The team handles mitigating or implementing contingency for any risks it is able to. However, the team has to function as a component of the larger enterprise. Now Deming’s statement on component selfishness kicks in.

“A system must be managed. It will not manage itself. Left to themselves in the Western world, components become selfish, competitive, independent profit centres, and thus destroy the system. . . . The secret is cooperation between components toward the aim of the organization. We can not afford the destructive effect of competition.”

via W. Edwards Deming – Wikiquote

So at best teams won’t be in a position to see the organisation risks that could occur. At worst they’ll attempt to optimise for their own efficiency at the detriment of the organisation. I use the example that we have the constructs of government, states and local councils in everyday life to prevent individual or tribal selfishness harming society as a whole. We can argue that some are more effective than others but in general we’ve yet to come up with a better model. So in software development this is where managers come in.

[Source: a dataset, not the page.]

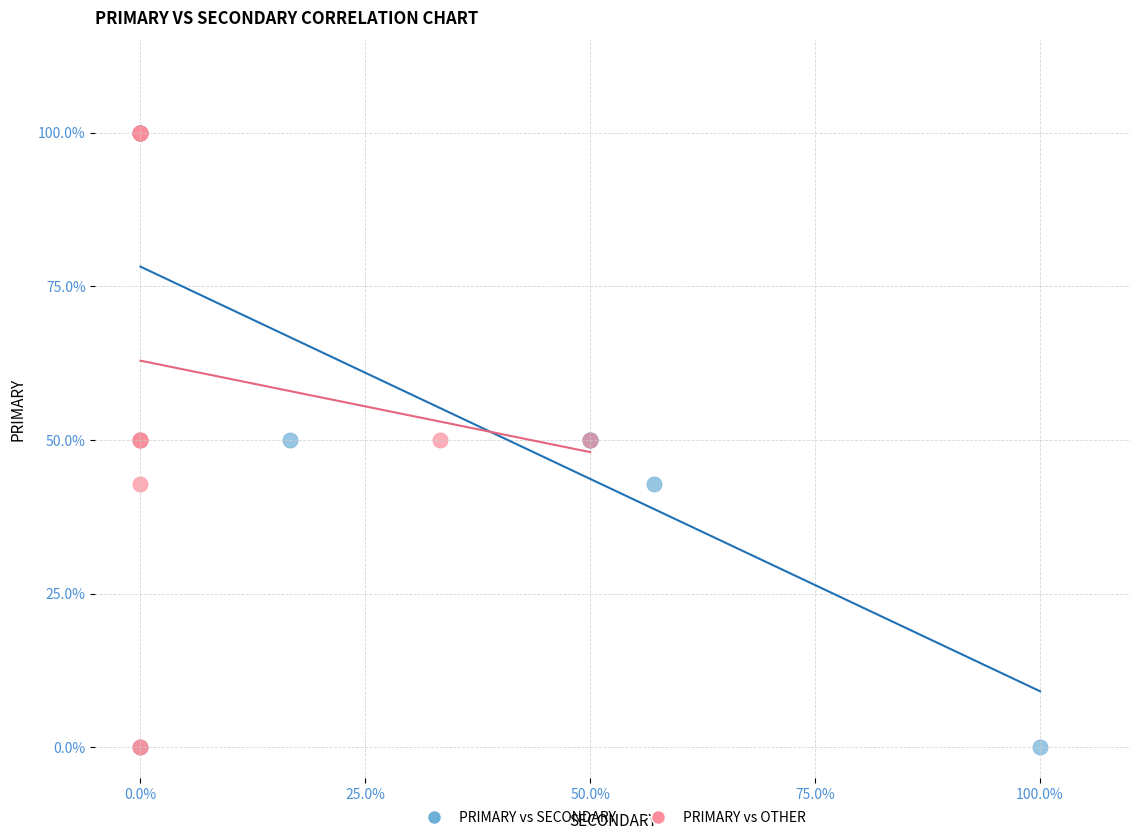

What are all the series names shown in the legend?

PRIMARY vs SECONDARY, PRIMARY vs OTHER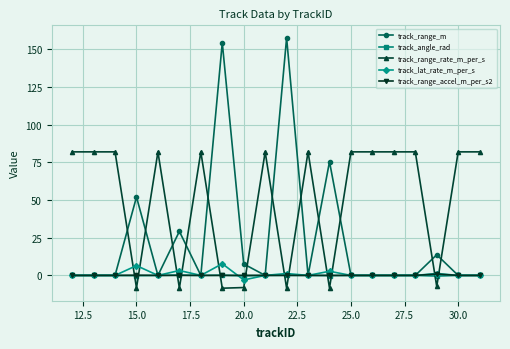

Which series has the widest spread of values?

track_range_m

Managers are able to stand back and look at the organisational system and see risks at this level. They help balance team, product, organisational and customer risks. Risks such as regulatory compliance, key person dependencies, funding risks, contract risks, third party dependency risks and market competition risks. The managers role is to harvest and manage these risks. Yes, the team could mitigate some of these systemic risks, but they don’t. Why? Because the resolution would be wasteful for them as a team.

So the manager protects the system from this selfishness by applying constraints on teams. These constraints describe what needs to be done but not how. Some call them “guard rails” for the organisation. The team then works out the best way to deal with the constraint. The manager can help here by using Socratic questioning to help their teams come to better ways of addressing the constraint.

Conclusion

Development organisations that employee hundreds to thousands of developers exist and want to become more agile. Their ability to deliver a project or product has many more ways of failing than succeeding.

An agile manager’s job is supporting the CEO in reducing the likelihood of events that can cause systemic failure to happen, or shepherd the organisation around them.